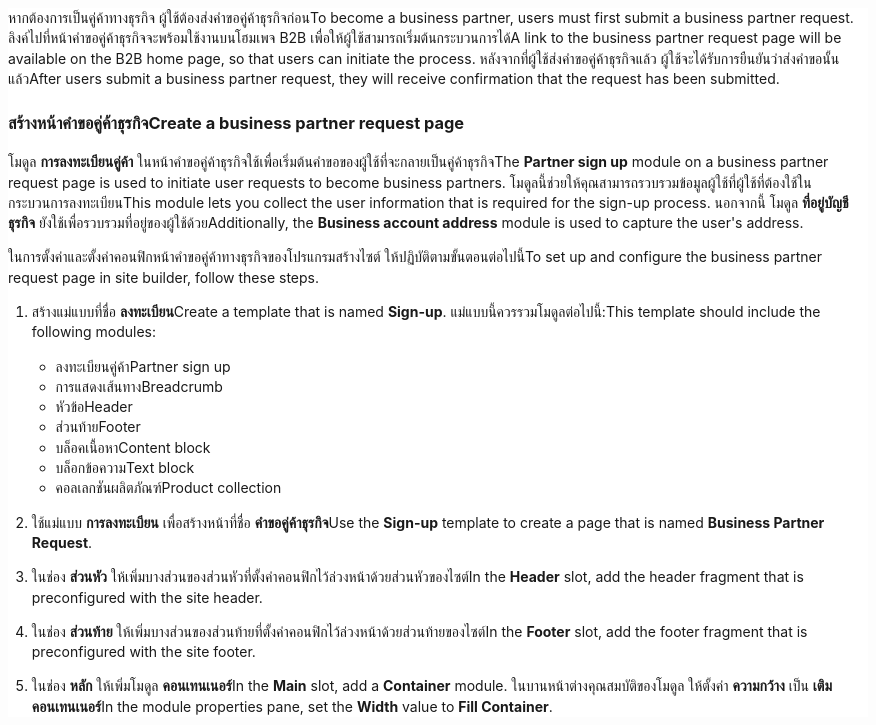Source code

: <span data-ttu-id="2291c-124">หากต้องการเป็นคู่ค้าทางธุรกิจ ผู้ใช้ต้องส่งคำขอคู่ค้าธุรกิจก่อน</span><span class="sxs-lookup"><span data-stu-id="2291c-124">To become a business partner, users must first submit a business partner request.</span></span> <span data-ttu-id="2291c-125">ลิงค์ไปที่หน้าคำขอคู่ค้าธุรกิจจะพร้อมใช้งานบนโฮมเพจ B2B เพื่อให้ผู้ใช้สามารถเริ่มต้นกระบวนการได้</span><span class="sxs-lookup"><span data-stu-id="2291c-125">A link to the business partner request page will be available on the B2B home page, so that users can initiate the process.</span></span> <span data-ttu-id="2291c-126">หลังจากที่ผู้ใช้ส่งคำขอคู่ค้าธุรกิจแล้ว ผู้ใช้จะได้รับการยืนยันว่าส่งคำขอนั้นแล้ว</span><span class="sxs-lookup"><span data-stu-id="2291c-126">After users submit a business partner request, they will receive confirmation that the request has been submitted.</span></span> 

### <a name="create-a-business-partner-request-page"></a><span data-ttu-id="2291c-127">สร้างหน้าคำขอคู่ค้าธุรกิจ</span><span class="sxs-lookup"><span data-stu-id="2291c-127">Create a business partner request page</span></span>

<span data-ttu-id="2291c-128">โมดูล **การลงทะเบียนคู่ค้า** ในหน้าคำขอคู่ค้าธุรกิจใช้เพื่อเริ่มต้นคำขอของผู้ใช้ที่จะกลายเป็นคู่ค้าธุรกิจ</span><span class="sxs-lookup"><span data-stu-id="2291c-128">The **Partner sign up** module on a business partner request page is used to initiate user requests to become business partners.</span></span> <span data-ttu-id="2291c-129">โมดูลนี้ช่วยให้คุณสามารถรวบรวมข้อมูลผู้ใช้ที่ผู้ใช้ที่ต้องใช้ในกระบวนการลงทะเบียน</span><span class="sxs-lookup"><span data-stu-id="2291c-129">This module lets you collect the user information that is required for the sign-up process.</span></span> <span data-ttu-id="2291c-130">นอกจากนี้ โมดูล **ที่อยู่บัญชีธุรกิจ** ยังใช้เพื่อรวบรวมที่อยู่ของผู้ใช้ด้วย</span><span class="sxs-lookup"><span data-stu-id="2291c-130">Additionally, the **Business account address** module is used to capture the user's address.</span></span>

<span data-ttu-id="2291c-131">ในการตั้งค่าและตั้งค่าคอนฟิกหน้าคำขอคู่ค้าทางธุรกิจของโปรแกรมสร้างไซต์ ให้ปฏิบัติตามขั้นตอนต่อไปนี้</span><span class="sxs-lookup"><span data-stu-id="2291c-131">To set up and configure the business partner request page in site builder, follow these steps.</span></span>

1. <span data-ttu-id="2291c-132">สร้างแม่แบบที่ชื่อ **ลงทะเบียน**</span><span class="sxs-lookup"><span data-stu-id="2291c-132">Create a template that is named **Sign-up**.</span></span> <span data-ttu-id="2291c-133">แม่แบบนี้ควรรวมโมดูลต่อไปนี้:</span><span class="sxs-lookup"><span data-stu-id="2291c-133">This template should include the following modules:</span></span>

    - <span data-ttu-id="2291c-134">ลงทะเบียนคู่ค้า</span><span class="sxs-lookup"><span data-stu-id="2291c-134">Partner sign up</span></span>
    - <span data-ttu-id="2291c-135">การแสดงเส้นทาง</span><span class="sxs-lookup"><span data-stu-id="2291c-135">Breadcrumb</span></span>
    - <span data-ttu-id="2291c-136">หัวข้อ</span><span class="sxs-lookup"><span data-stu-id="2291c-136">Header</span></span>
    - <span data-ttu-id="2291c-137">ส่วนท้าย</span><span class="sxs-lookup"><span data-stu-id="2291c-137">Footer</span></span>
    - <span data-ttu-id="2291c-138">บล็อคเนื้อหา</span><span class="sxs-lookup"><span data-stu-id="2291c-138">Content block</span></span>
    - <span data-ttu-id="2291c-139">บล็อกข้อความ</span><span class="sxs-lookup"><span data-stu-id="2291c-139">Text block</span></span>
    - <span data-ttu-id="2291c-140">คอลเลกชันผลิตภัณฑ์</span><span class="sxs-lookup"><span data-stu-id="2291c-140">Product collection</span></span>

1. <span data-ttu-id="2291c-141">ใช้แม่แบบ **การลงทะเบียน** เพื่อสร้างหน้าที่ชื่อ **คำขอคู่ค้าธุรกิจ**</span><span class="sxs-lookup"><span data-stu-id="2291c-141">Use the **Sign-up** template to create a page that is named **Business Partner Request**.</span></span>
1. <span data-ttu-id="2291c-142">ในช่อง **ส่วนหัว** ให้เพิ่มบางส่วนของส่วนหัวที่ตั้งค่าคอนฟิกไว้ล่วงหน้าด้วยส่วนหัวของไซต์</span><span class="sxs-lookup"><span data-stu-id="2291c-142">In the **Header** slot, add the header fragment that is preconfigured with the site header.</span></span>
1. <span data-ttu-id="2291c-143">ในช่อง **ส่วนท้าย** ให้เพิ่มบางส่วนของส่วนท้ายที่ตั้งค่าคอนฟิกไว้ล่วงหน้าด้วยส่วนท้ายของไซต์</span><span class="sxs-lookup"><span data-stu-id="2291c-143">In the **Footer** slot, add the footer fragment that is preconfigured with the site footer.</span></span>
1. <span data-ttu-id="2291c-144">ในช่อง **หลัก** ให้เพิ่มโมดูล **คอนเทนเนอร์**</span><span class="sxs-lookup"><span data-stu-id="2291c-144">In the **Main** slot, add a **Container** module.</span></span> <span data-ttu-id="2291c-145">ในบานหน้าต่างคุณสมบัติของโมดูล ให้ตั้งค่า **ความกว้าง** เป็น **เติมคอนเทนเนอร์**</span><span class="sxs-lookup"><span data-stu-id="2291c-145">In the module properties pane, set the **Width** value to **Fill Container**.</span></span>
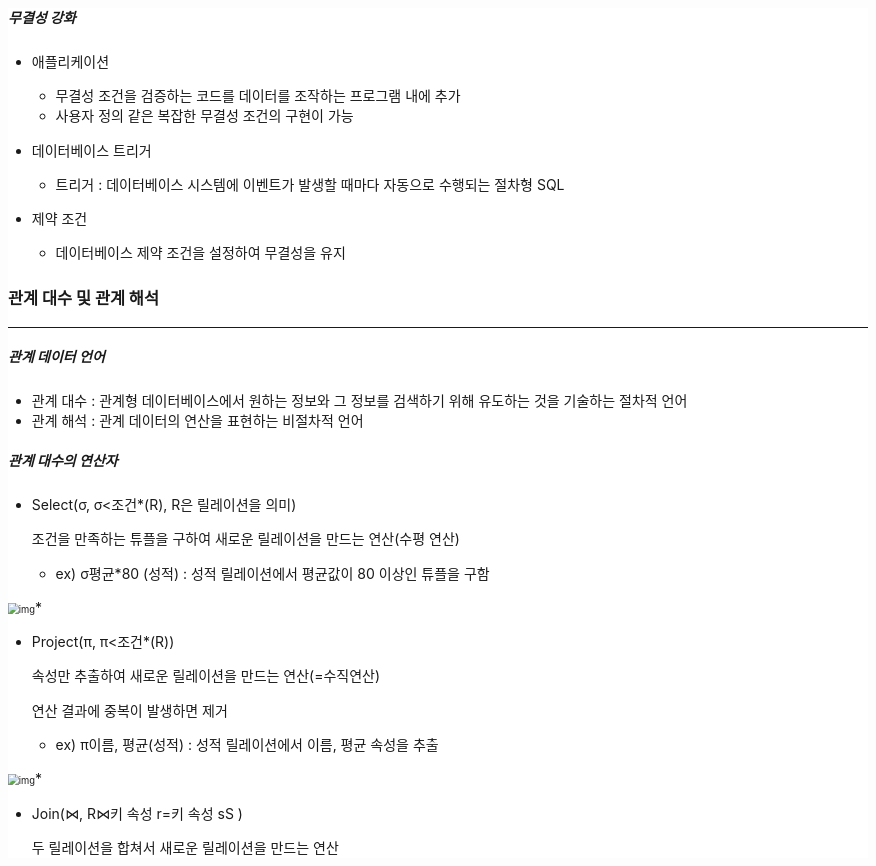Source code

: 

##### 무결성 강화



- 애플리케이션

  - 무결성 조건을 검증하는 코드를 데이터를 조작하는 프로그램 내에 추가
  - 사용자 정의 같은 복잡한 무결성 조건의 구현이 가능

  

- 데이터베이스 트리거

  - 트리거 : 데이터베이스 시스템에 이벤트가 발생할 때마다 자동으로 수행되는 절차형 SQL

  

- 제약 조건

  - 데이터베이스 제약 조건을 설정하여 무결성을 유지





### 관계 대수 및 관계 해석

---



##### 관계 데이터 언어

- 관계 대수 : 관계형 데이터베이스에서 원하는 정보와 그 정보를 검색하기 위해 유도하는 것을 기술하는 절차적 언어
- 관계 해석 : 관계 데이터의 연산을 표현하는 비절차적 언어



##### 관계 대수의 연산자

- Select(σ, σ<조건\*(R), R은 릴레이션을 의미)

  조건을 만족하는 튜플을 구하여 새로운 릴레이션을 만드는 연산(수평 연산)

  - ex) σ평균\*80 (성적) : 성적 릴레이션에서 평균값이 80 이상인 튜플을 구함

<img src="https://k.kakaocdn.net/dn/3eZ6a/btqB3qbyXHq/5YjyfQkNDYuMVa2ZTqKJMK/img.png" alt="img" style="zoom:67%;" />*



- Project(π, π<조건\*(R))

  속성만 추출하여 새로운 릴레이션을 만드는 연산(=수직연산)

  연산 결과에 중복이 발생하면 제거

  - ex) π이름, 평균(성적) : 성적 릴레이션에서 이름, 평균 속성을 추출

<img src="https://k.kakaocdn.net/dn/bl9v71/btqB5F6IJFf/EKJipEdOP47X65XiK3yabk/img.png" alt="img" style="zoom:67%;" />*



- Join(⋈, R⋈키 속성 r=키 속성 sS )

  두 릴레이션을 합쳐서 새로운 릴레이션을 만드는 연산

################

- _What the exercise asks_: Rewrite the text of every item above with each "zoom:67%" changed to "zoom:50%" and nothing else altered. Omit the pictures from your answer.

- _Task result_:
Source code

: <span data-ttu-id="2291c-124">หากต้องการเป็นคู่ค้าทางธุรกิจ ผู้ใช้ต้องส่งคำขอคู่ค้าธุรกิจก่อน</span><span class="sxs-lookup"><span data-stu-id="2291c-124">To become a business partner, users must first submit a business partner request.</span></span> <span data-ttu-id="2291c-125">ลิงค์ไปที่หน้าคำขอคู่ค้าธุรกิจจะพร้อมใช้งานบนโฮมเพจ B2B เพื่อให้ผู้ใช้สามารถเริ่มต้นกระบวนการได้</span><span class="sxs-lookup"><span data-stu-id="2291c-125">A link to the business partner request page will be available on the B2B home page, so that users can initiate the process.</span></span> <span data-ttu-id="2291c-126">หลังจากที่ผู้ใช้ส่งคำขอคู่ค้าธุรกิจแล้ว ผู้ใช้จะได้รับการยืนยันว่าส่งคำขอนั้นแล้ว</span><span class="sxs-lookup"><span data-stu-id="2291c-126">After users submit a business partner request, they will receive confirmation that the request has been submitted.</span></span> 

### <a name="create-a-business-partner-request-page"></a><span data-ttu-id="2291c-127">สร้างหน้าคำขอคู่ค้าธุรกิจ</span><span class="sxs-lookup"><span data-stu-id="2291c-127">Create a business partner request page</span></span>

<span data-ttu-id="2291c-128">โมดูล **การลงทะเบียนคู่ค้า** ในหน้าคำขอคู่ค้าธุรกิจใช้เพื่อเริ่มต้นคำขอของผู้ใช้ที่จะกลายเป็นคู่ค้าธุรกิจ</span><span class="sxs-lookup"><span data-stu-id="2291c-128">The **Partner sign up** module on a business partner request page is used to initiate user requests to become business partners.</span></span> <span data-ttu-id="2291c-129">โมดูลนี้ช่วยให้คุณสามารถรวบรวมข้อมูลผู้ใช้ที่ผู้ใช้ที่ต้องใช้ในกระบวนการลงทะเบียน</span><span class="sxs-lookup"><span data-stu-id="2291c-129">This module lets you collect the user information that is required for the sign-up process.</span></span> <span data-ttu-id="2291c-130">นอกจากนี้ โมดูล **ที่อยู่บัญชีธุรกิจ** ยังใช้เพื่อรวบรวมที่อยู่ของผู้ใช้ด้วย</span><span class="sxs-lookup"><span data-stu-id="2291c-130">Additionally, the **Business account address** module is used to capture the user's address.</span></span>

<span data-ttu-id="2291c-131">ในการตั้งค่าและตั้งค่าคอนฟิกหน้าคำขอคู่ค้าทางธุรกิจของโปรแกรมสร้างไซต์ ให้ปฏิบัติตามขั้นตอนต่อไปนี้</span><span class="sxs-lookup"><span data-stu-id="2291c-131">To set up and configure the business partner request page in site builder, follow these steps.</span></span>

1. <span data-ttu-id="2291c-132">สร้างแม่แบบที่ชื่อ **ลงทะเบียน**</span><span class="sxs-lookup"><span data-stu-id="2291c-132">Create a template that is named **Sign-up**.</span></span> <span data-ttu-id="2291c-133">แม่แบบนี้ควรรวมโมดูลต่อไปนี้:</span><span class="sxs-lookup"><span data-stu-id="2291c-133">This template should include the following modules:</span></span>

    - <span data-ttu-id="2291c-134">ลงทะเบียนคู่ค้า</span><span class="sxs-lookup"><span data-stu-id="2291c-134">Partner sign up</span></span>
    - <span data-ttu-id="2291c-135">การแสดงเส้นทาง</span><span class="sxs-lookup"><span data-stu-id="2291c-135">Breadcrumb</span></span>
    - <span data-ttu-id="2291c-136">หัวข้อ</span><span class="sxs-lookup"><span data-stu-id="2291c-136">Header</span></span>
    - <span data-ttu-id="2291c-137">ส่วนท้าย</span><span class="sxs-lookup"><span data-stu-id="2291c-137">Footer</span></span>
    - <span data-ttu-id="2291c-138">บล็อคเนื้อหา</span><span class="sxs-lookup"><span data-stu-id="2291c-138">Content block</span></span>
    - <span data-ttu-id="2291c-139">บล็อกข้อความ</span><span class="sxs-lookup"><span data-stu-id="2291c-139">Text block</span></span>
    - <span data-ttu-id="2291c-140">คอลเลกชันผลิตภัณฑ์</span><span class="sxs-lookup"><span data-stu-id="2291c-140">Product collection</span></span>

1. <span data-ttu-id="2291c-141">ใช้แม่แบบ **การลงทะเบียน** เพื่อสร้างหน้าที่ชื่อ **คำขอคู่ค้าธุรกิจ**</span><span class="sxs-lookup"><span data-stu-id="2291c-141">Use the **Sign-up** template to create a page that is named **Business Partner Request**.</span></span>
1. <span data-ttu-id="2291c-142">ในช่อง **ส่วนหัว** ให้เพิ่มบางส่วนของส่วนหัวที่ตั้งค่าคอนฟิกไว้ล่วงหน้าด้วยส่วนหัวของไซต์</span><span class="sxs-lookup"><span data-stu-id="2291c-142">In the **Header** slot, add the header fragment that is preconfigured with the site header.</span></span>
1. <span data-ttu-id="2291c-143">ในช่อง **ส่วนท้าย** ให้เพิ่มบางส่วนของส่วนท้ายที่ตั้งค่าคอนฟิกไว้ล่วงหน้าด้วยส่วนท้ายของไซต์</span><span class="sxs-lookup"><span data-stu-id="2291c-143">In the **Footer** slot, add the footer fragment that is preconfigured with the site footer.</span></span>
1. <span data-ttu-id="2291c-144">ในช่อง **หลัก** ให้เพิ่มโมดูล **คอนเทนเนอร์**</span><span class="sxs-lookup"><span data-stu-id="2291c-144">In the **Main** slot, add a **Container** module.</span></span> <span data-ttu-id="2291c-145">ในบานหน้าต่างคุณสมบัติของโมดูล ให้ตั้งค่า **ความกว้าง** เป็น **เติมคอนเทนเนอร์**</span><span class="sxs-lookup"><span data-stu-id="2291c-145">In the module properties pane, set the **Width** value to **Fill Container**.</span></span>
Source code

: 

##### 무결성 강화



- 애플리케이션

  - 무결성 조건을 검증하는 코드를 데이터를 조작하는 프로그램 내에 추가
  - 사용자 정의 같은 복잡한 무결성 조건의 구현이 가능

  

- 데이터베이스 트리거

  - 트리거 : 데이터베이스 시스템에 이벤트가 발생할 때마다 자동으로 수행되는 절차형 SQL

  

- 제약 조건

  - 데이터베이스 제약 조건을 설정하여 무결성을 유지





### 관계 대수 및 관계 해석

---



##### 관계 데이터 언어

- 관계 대수 : 관계형 데이터베이스에서 원하는 정보와 그 정보를 검색하기 위해 유도하는 것을 기술하는 절차적 언어
- 관계 해석 : 관계 데이터의 연산을 표현하는 비절차적 언어



##### 관계 대수의 연산자

- Select(σ, σ<조건\*(R), R은 릴레이션을 의미)

  조건을 만족하는 튜플을 구하여 새로운 릴레이션을 만드는 연산(수평 연산)

  - ex) σ평균\*80 (성적) : 성적 릴레이션에서 평균값이 80 이상인 튜플을 구함

<img src="https://k.kakaocdn.net/dn/3eZ6a/btqB3qbyXHq/5YjyfQkNDYuMVa2ZTqKJMK/img.png" alt="img" style="zoom:50%;" />*



- Project(π, π<조건\*(R))

  속성만 추출하여 새로운 릴레이션을 만드는 연산(=수직연산)

  연산 결과에 중복이 발생하면 제거

  - ex) π이름, 평균(성적) : 성적 릴레이션에서 이름, 평균 속성을 추출

<img src="https://k.kakaocdn.net/dn/bl9v71/btqB5F6IJFf/EKJipEdOP47X65XiK3yabk/img.png" alt="img" style="zoom:50%;" />*



- Join(⋈, R⋈키 속성 r=키 속성 sS )

  두 릴레이션을 합쳐서 새로운 릴레이션을 만드는 연산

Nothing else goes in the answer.